> _TEXTO PARA LEITURA_:
━━━━━━━━━━

A obtenção de água também é um desafio no Iêmen. A responsabilidade da coleta, quando as fontes estão localizadas longe dos assentamentos humanos, tende a recair sobre mulheres e meninas. A longa jornada as deixa expostas ao assédio sexual. Elas correm o risco de se afogar em reservatórios abertos de águas ou de sofrer abortos causados ​​pelo transporte de contêineres pesados.

Normalmente, as jovens que não podem carregar muito peso são obrigadas a fazer mais do que uma viagem. A missão pode levar o dia todo, e deixam de frequentar a escola.

Surtos de cólera

O armazenamento inadequado de água ocasionou uma epidemia de cólera no Iêmen, a maior e com disseminação mais rápida já registrada. Mais de 1,1 milhão de casos suspeitos de cólera registrados desde abril de 2017, com mais de 2.300 mortes associadas.

Estima-se que um em cada 62 iemenitas tenha cólera. Muitos deles são crianças com menos de 7 anos. Os hospitais  recebem cerca de 60 a 70 casos suspeitos por dia.

━━━━━━━━━━

> _AÇÃO NECESSÁRIA 1_:
Quantas mortes associadas à cólera foram registradas desde abril de 2017, segundo o texto sobre água e cólera no Iêmen?
> _AÇÃO NECESSÁRIA 2_:
Liste os riscos a que mulheres e meninas ficam expostas ao coletar água, de acordo com o primeiro parágrafo do texto sobre água e cólera no Iêmen.

> _DADOS_:
━━━━━━━━━━

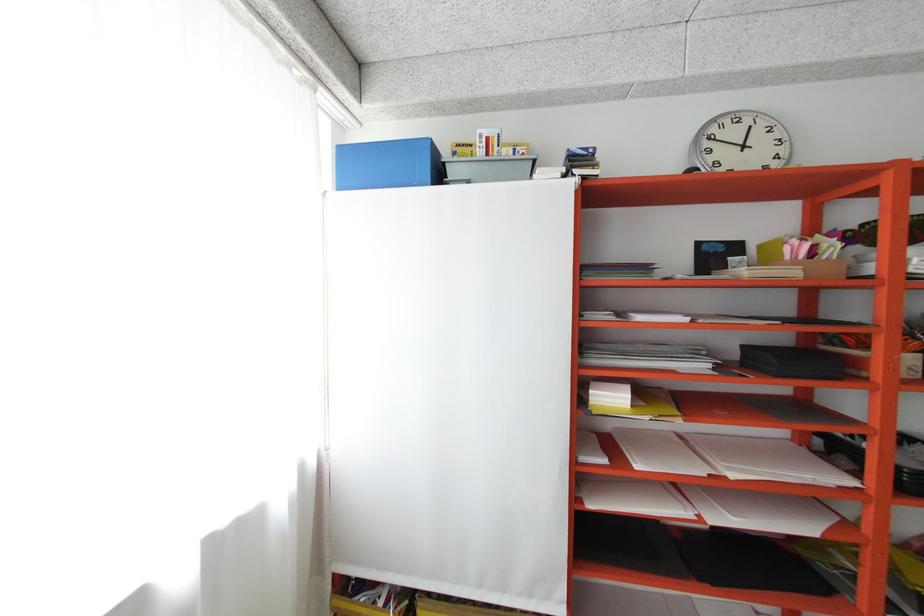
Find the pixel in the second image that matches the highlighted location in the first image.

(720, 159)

━━━━━━━━━━

> _RESPOSTA DA TAREFA 1_:
Mais de 2.300 mortes.

> _RESPOSTA DA TAREFA 2_:
- Assédio sexual durante a longa jornada
- Afogamento em reservatórios abertos de águas
- Abortos causados pelo transporte de contêineres pesados